━━ Supplied material ━━

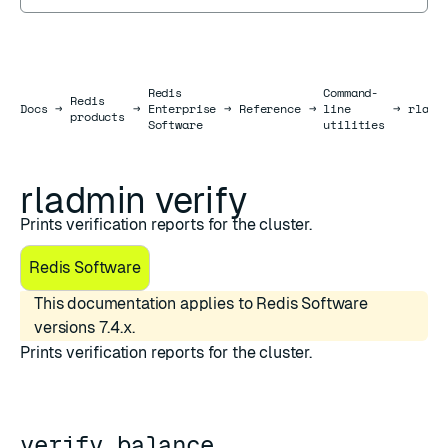
Redis
Command-
Redis
Docs
Docs
→
→
Enterprise
→
Reference
→
line
→
rladm
products
Software
utilities
rladmin verify
Prints verification reports for the cluster.
Redis Software
This documentation applies to Redis Software
versions 7.4.x.
Prints verification reports for the cluster.
verify balance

━━━

* **The task**:
Once the pictures are set aside, repeat each entry exactly as it stands.

* **Result**:
Redis
Command-
Redis
Docs
Docs
→
→
Enterprise
→
Reference
→
line
→
rladm
products
Software
utilities
rladmin verify
Prints verification reports for the cluster.
Redis Software
This documentation applies to Redis Software
versions 7.4.x.
Prints verification reports for the cluster.
verify balance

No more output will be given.